Segment Open

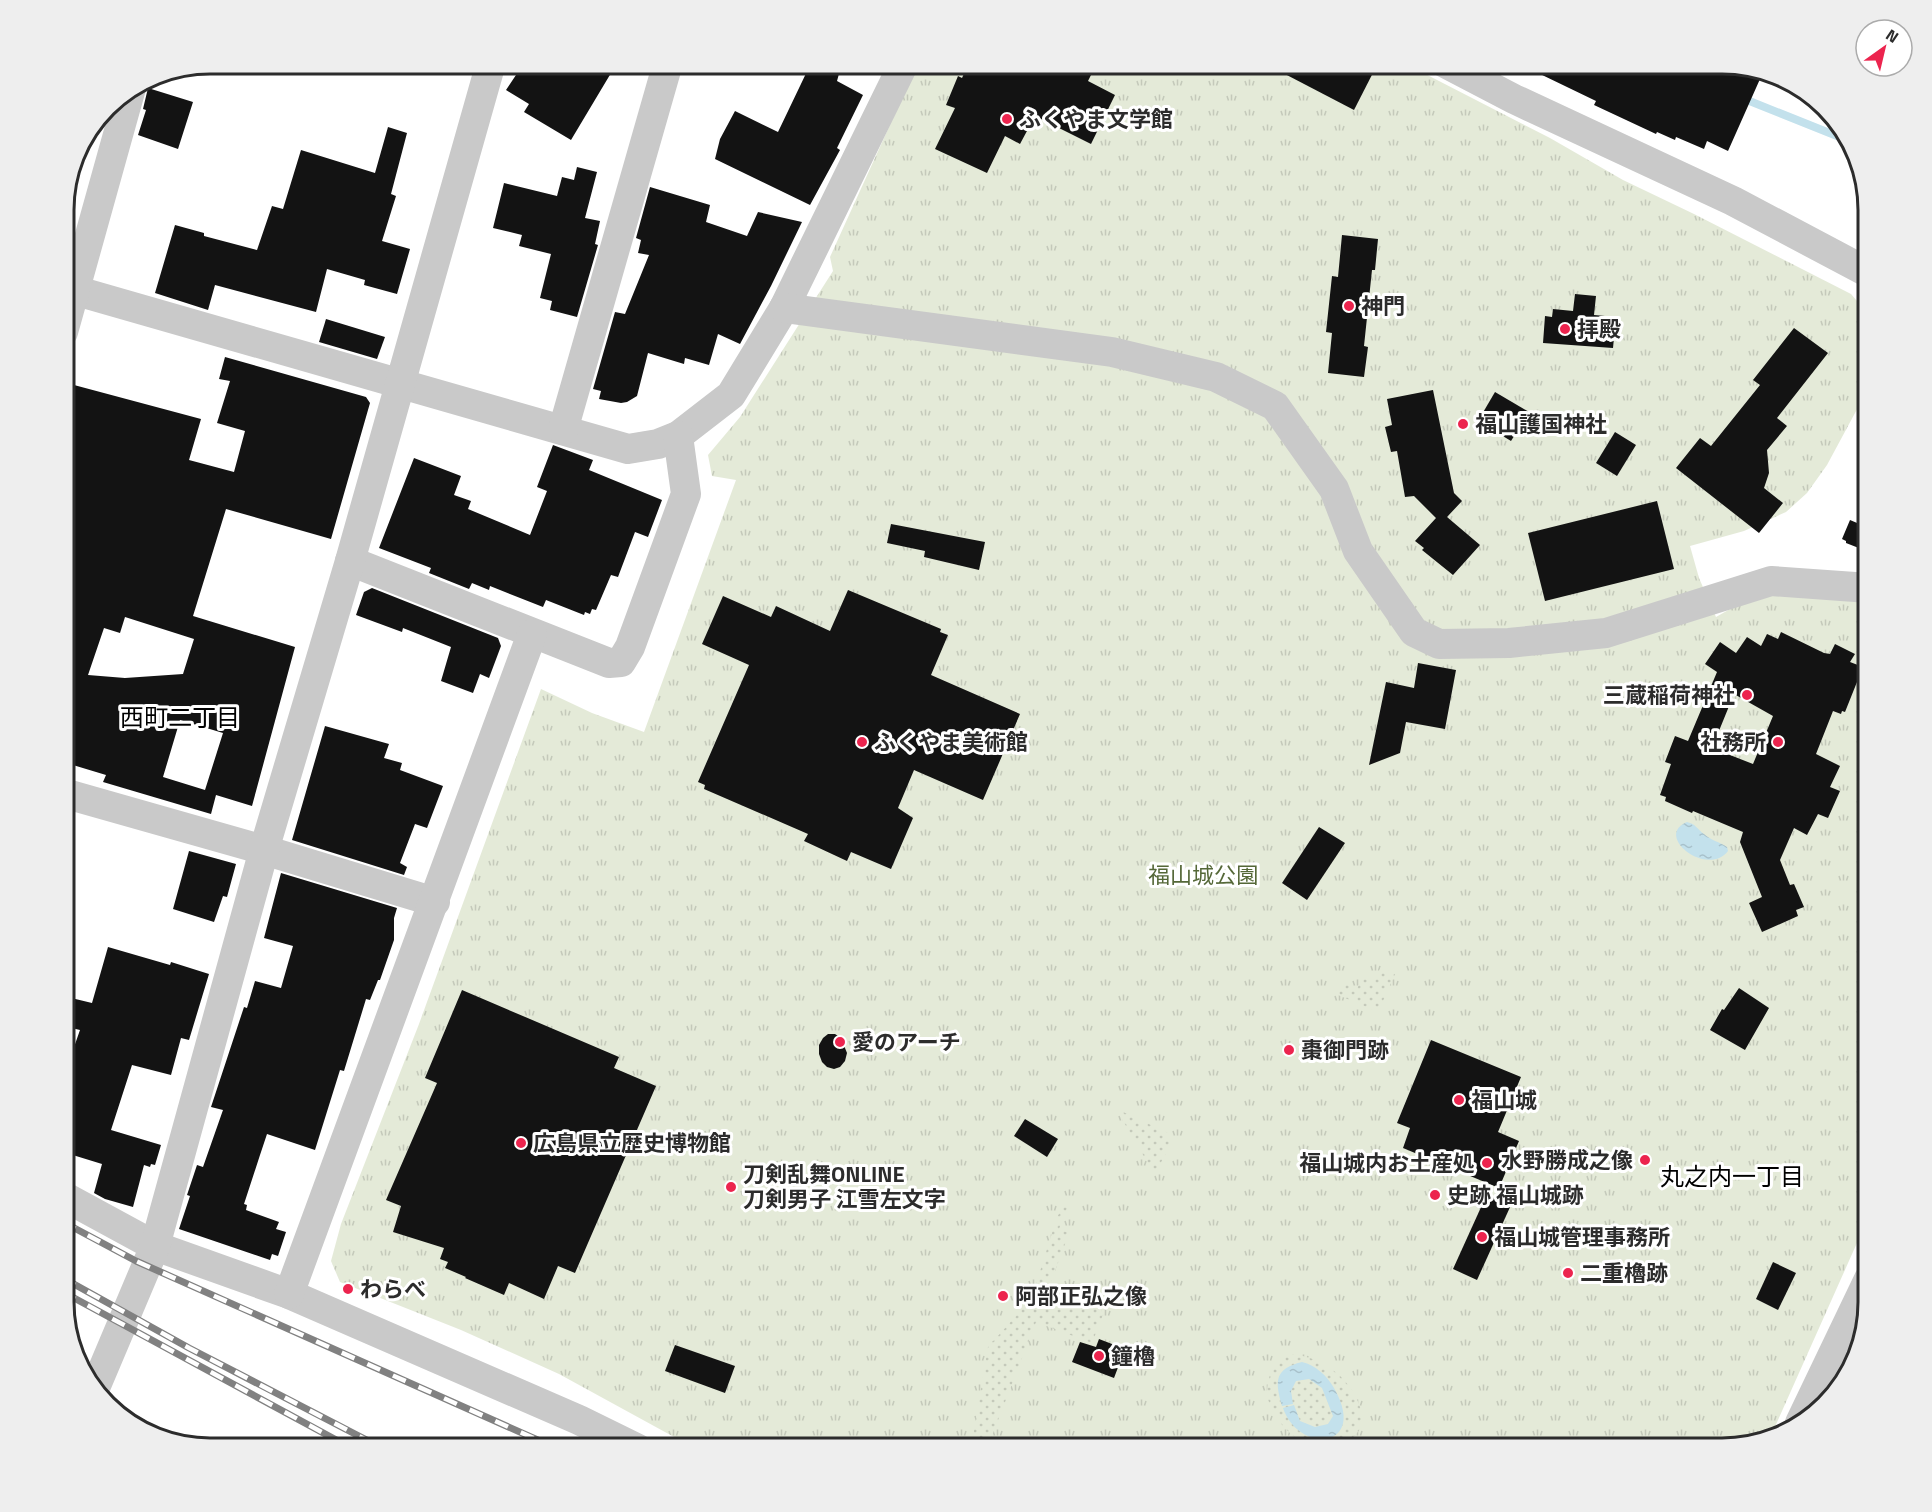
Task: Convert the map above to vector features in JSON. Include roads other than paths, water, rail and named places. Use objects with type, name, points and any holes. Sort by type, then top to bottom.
[{"type":"street","points":[[98,1380],[154,1246],[264,850],[350,561],[488,74]]},
{"type":"street","points":[[563,430],[665,74]]},
{"type":"street","points":[[74,290],[628,449],[658,444],[678,436],[731,395],[784,308],[899,74]]},
{"type":"street","points":[[1466,74],[1514,99],[1733,201],[1858,267]]},
{"type":"street","points":[[74,273],[128,101]]},
{"type":"street","points":[[784,308],[1112,352],[1216,377],[1275,406],[1334,489],[1358,551],[1414,632],[1439,644],[1509,643],[1606,633],[1771,581],[1858,587]]},
{"type":"street","points":[[350,561],[609,663],[621,662],[630,647],[686,494],[678,436]]},
{"type":"street","points":[[290,1294],[532,634]]},
{"type":"street","points":[[74,796],[435,902]]},
{"type":"street","points":[[74,1202],[154,1246],[290,1294],[595,1438]]},
{"type":"street","points":[[1814,1403],[1858,1304]]},
{"type":"water","points":[[1687,822],[1709,838],[1727,847],[1728,851],[1719,858],[1708,860],[1687,852],[1676,836],[1678,828]]},
{"type":"water","points":[[1302,1362],[1316,1368],[1334,1388],[1343,1408],[1343,1423],[1337,1434],[1330,1438],[1315,1438],[1303,1433],[1291,1423],[1283,1408],[1294,1405],[1300,1421],[1315,1427],[1328,1424],[1333,1416],[1322,1388],[1309,1379],[1296,1381],[1291,1391],[1293,1404],[1282,1406],[1278,1390],[1279,1377],[1286,1368]]},
{"type":"waterway","points":[[1742,98],[1836,136]]},
{"type":"railway","points":[[74,1228],[136,1261],[533,1438]]},
{"type":"railway","points":[[74,1284],[189,1348],[363,1438]]},
{"type":"railway","points":[[74,1298],[333,1438]]},
{"type":"place","name":"ふくやま文学館","points":[[1007,119]]},
{"type":"place","name":"神門","points":[[1349,306]]},
{"type":"place","name":"拝殿","points":[[1565,329]]},
{"type":"place","name":"福山護国神社","points":[[1463,424]]},
{"type":"place","name":"三蔵稲荷神社","points":[[1747,695]]},
{"type":"place","name":"ふくやま美術館","points":[[862,742]]},
{"type":"place","name":"社務所","points":[[1778,742]]},
{"type":"place","name":"愛のアーチ","points":[[840,1042]]},
{"type":"place","name":"棗御門跡","points":[[1289,1050]]},
{"type":"place","name":"福山城","points":[[1459,1100]]},
{"type":"place","name":"広島県立歴史博物館","points":[[521,1143]]},
{"type":"place","name":"水野勝成之像","points":[[1645,1160]]},
{"type":"place","name":"福山城内お土産処","points":[[1487,1163]]},
{"type":"place","name":"刀剣乱舞ONLINE 刀剣男子 江雪左文字","points":[[731,1187]]},
{"type":"place","name":"史跡 福山城跡","points":[[1435,1195]]},
{"type":"place","name":"福山城管理事務所","points":[[1482,1237]]},
{"type":"place","name":"二重櫓跡","points":[[1568,1273]]},
{"type":"place","name":"わらべ","points":[[348,1289]]},
{"type":"place","name":"阿部正弘之像","points":[[1003,1296]]},
{"type":"place","name":"鐘櫓","points":[[1099,1356]]},
{"type":"district","name":"西町二丁目","points":[[180,717]]},
{"type":"district","name":"丸之内一丁目","points":[[1732,1176]]},
{"type":"park label","name":"福山城公園","points":[[1203,875]]}]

Segment Closed

Print the material above exactly as it appears, but not its pictures.

- [Answer area]:
Task: Convert the map above to vector features in JSON. Include roads other than paths, water, rail and named places. Use objects with type, name, points and any holes. Sort by type, then top to bottom.
[{"type":"street","points":[[98,1380],[154,1246],[264,850],[350,561],[488,74]]},
{"type":"street","points":[[563,430],[665,74]]},
{"type":"street","points":[[74,290],[628,449],[658,444],[678,436],[731,395],[784,308],[899,74]]},
{"type":"street","points":[[1466,74],[1514,99],[1733,201],[1858,267]]},
{"type":"street","points":[[74,273],[128,101]]},
{"type":"street","points":[[784,308],[1112,352],[1216,377],[1275,406],[1334,489],[1358,551],[1414,632],[1439,644],[1509,643],[1606,633],[1771,581],[1858,587]]},
{"type":"street","points":[[350,561],[609,663],[621,662],[630,647],[686,494],[678,436]]},
{"type":"street","points":[[290,1294],[532,634]]},
{"type":"street","points":[[74,796],[435,902]]},
{"type":"street","points":[[74,1202],[154,1246],[290,1294],[595,1438]]},
{"type":"street","points":[[1814,1403],[1858,1304]]},
{"type":"water","points":[[1687,822],[1709,838],[1727,847],[1728,851],[1719,858],[1708,860],[1687,852],[1676,836],[1678,828]]},
{"type":"water","points":[[1302,1362],[1316,1368],[1334,1388],[1343,1408],[1343,1423],[1337,1434],[1330,1438],[1315,1438],[1303,1433],[1291,1423],[1283,1408],[1294,1405],[1300,1421],[1315,1427],[1328,1424],[1333,1416],[1322,1388],[1309,1379],[1296,1381],[1291,1391],[1293,1404],[1282,1406],[1278,1390],[1279,1377],[1286,1368]]},
{"type":"waterway","points":[[1742,98],[1836,136]]},
{"type":"railway","points":[[74,1228],[136,1261],[533,1438]]},
{"type":"railway","points":[[74,1284],[189,1348],[363,1438]]},
{"type":"railway","points":[[74,1298],[333,1438]]},
{"type":"place","name":"ふくやま文学館","points":[[1007,119]]},
{"type":"place","name":"神門","points":[[1349,306]]},
{"type":"place","name":"拝殿","points":[[1565,329]]},
{"type":"place","name":"福山護国神社","points":[[1463,424]]},
{"type":"place","name":"三蔵稲荷神社","points":[[1747,695]]},
{"type":"place","name":"ふくやま美術館","points":[[862,742]]},
{"type":"place","name":"社務所","points":[[1778,742]]},
{"type":"place","name":"愛のアーチ","points":[[840,1042]]},
{"type":"place","name":"棗御門跡","points":[[1289,1050]]},
{"type":"place","name":"福山城","points":[[1459,1100]]},
{"type":"place","name":"広島県立歴史博物館","points":[[521,1143]]},
{"type":"place","name":"水野勝成之像","points":[[1645,1160]]},
{"type":"place","name":"福山城内お土産処","points":[[1487,1163]]},
{"type":"place","name":"刀剣乱舞ONLINE 刀剣男子 江雪左文字","points":[[731,1187]]},
{"type":"place","name":"史跡 福山城跡","points":[[1435,1195]]},
{"type":"place","name":"福山城管理事務所","points":[[1482,1237]]},
{"type":"place","name":"二重櫓跡","points":[[1568,1273]]},
{"type":"place","name":"わらべ","points":[[348,1289]]},
{"type":"place","name":"阿部正弘之像","points":[[1003,1296]]},
{"type":"place","name":"鐘櫓","points":[[1099,1356]]},
{"type":"district","name":"西町二丁目","points":[[180,717]]},
{"type":"district","name":"丸之内一丁目","points":[[1732,1176]]},
{"type":"park label","name":"福山城公園","points":[[1203,875]]}]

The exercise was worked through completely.